Le 30 Septembre 2023 quatre personnes ont pris l’avion à Marignane pour Le Caire, le 1er Octobre 2023 trois personnes l’ont pris à Paris pour la même destination. Ces 7 personnes, des solidaires, un député La France Insoumise et son assistante parlementaire, vont ouvrir une fenêtre sur Gaza, permettant d’en débattre au Parlement et de témoigner une solidarité active auprès des Gazaoui·e·s.


 

05 Octobre 2023

Une attente qui se transforme en une situation surréaliste

 

Photo brigitte Clallande

 

Nous devions rentrer à Gaza, nous n’avons pas pu, mais dans la nuit c’est Gaza qui est venu à nous avec l’arrivée à 6h du matin du correspondant palestinien de l’Union Juive Française pour la Paix, Abu Amir Mutasem, coordinateur des projets paysans de cette association à Gaza.

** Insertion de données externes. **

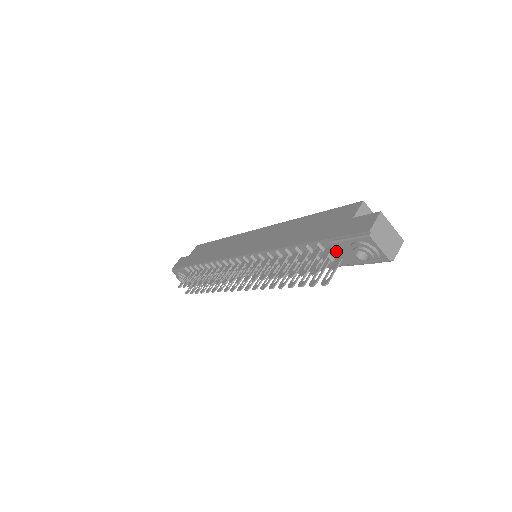
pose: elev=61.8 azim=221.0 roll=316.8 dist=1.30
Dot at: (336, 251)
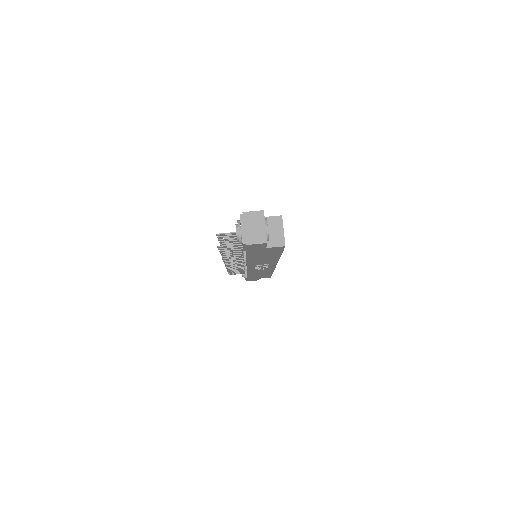
Dot at: occluded
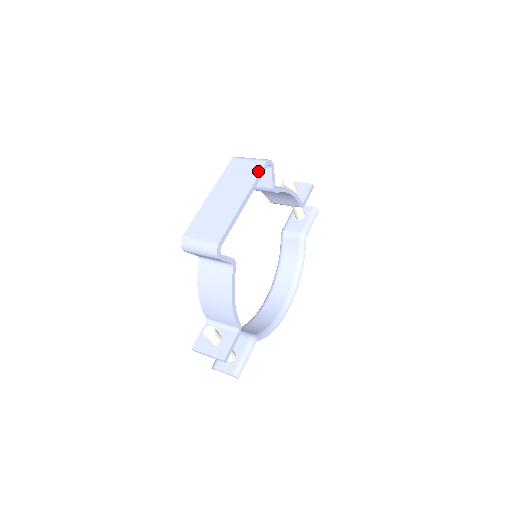
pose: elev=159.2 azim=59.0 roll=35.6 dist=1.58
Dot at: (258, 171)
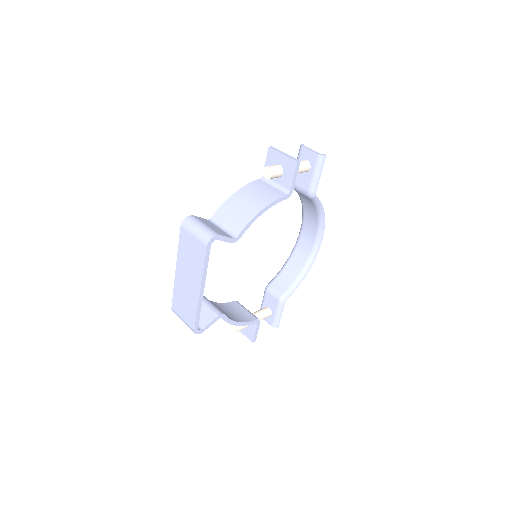
Dot at: (202, 257)
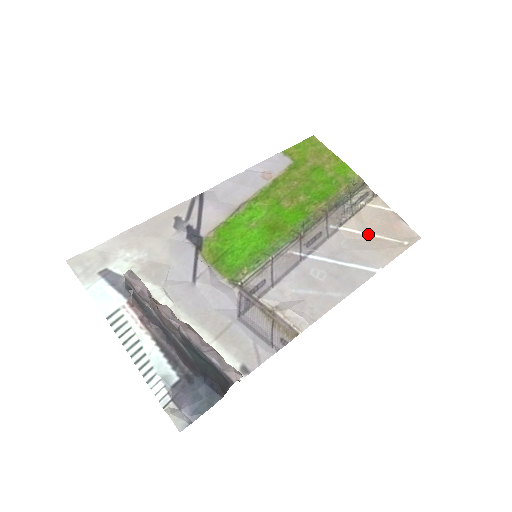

Il a fait d’une pierre deux coups : prendre le statut d’accompagnateur de sa tante très malade qui devait venir au Caire se faire hospitaliser, et nous rencontrer pour nous soutenir dans notre désarroi ! Nous avons profité de sa venue pour avoir un échange en détail, principalement avec Thomas Portes, sur la situation de la société civile à Gaza aujourd’hui, les impossibles passages de la frontière et la place de la Palestine à l’Assemblée nationale française.

 

Photo Brigitte Challande

 

Tout le monde nous attendait car c’est effectivement la première fois depuis 2014 que des solidaires accompagnés d’un député pouvaient se rendre à Gaza, depuis si longtemps que le passage est fermé.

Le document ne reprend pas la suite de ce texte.